Jornal Estado de Minas

ARTES CÊNICAS

Aramis Trindade transforma tragédia de 'Romeu e Julieta' em monólogo

O ator pernambucano Aramis Trindade encena “Romeu e Julieta, cordel de Ariano Suassuna” nesta sexta (27/3) e sábado (28/3), com gravação 360 graus das performances, que serão transmitidas via Instagram. Na peça com a qual circula pelo país desde 2012, Aramis promove um cruzamento de linguagens, como as do teatro, da música e da literatura. 


“É um espetáculo em forma de cordel, que conta a história de amor de William Shakespeare, na visão do escritor paraibano Ariano Suassuna (1927-2014), misturando o erudito com o popular”, explica o artista. No primeiro ato, o ator interpreta as 98 sextilhas do cordel “A história de amor de Romeu e Julieta”, acompanhado por música ao estilo do Movimento Armorial. No segundo, ele reproduz uma mini-aula espetáculo de Suassuna. “O diferencial desta temporada está na experiência sensorial proporcionada pelas gravações em 360 graus”, comenta.

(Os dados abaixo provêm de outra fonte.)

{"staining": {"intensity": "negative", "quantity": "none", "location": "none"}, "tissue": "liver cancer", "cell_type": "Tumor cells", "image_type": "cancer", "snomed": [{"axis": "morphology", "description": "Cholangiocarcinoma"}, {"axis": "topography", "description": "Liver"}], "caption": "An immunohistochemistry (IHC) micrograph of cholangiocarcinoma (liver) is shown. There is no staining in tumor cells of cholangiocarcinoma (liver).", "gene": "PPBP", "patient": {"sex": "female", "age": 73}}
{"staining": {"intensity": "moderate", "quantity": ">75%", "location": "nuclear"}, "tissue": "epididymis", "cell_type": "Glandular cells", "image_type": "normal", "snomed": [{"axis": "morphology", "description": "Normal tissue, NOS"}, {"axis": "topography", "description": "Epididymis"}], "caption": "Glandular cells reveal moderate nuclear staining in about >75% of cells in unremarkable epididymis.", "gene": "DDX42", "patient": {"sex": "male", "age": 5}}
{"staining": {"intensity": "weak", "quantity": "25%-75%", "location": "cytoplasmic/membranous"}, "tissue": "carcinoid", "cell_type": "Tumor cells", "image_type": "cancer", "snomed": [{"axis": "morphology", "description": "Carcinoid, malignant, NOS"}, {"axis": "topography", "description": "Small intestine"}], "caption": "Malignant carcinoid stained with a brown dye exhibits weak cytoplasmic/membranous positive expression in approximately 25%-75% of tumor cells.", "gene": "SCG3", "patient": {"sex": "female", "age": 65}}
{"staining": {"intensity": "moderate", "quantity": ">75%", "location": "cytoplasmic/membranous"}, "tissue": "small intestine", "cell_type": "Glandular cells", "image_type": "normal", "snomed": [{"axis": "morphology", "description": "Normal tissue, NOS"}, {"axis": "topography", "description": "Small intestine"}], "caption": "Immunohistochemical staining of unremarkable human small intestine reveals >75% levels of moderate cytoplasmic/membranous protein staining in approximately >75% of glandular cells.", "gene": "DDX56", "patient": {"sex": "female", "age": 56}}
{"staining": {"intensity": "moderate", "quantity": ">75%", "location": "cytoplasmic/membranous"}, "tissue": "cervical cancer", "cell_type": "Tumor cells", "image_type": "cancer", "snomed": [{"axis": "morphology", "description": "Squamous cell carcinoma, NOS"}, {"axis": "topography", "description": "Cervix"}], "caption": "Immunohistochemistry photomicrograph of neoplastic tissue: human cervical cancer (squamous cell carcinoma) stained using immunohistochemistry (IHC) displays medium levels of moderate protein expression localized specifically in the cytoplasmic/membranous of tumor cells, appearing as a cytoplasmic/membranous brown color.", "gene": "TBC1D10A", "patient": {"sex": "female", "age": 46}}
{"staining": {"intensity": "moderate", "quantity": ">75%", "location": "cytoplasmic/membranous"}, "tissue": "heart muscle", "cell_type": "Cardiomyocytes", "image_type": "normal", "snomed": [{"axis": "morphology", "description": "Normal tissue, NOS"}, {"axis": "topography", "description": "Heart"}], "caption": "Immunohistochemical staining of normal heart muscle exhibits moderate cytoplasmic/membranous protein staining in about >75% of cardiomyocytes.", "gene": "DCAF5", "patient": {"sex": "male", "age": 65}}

Ele esclarece que o formato proporciona ao espectador a sensação de estar presente em qualquer ambiente e em diferentes ângulos. “As imagens permitem que o espectador se sinta no local, como se real fosse e mais inserido na trama, escolhendo o seu próprio ponto de vista por meio dessa ferramenta.”

Em 1997, Aramis participou de uma montagem do espetáculo cujo elenco tinha 15 pessoas. “Naquela época, já vislumbrava a possibilidade de algum dia transformar o espetáculo em um monólogo”, conta o ator. Foi em 1999 que ele se encontrou com Suassuna nos estúdios da Rede Globo, durante as filmagens da série “O auto da compadecida”, adaptação da obra do paraibano.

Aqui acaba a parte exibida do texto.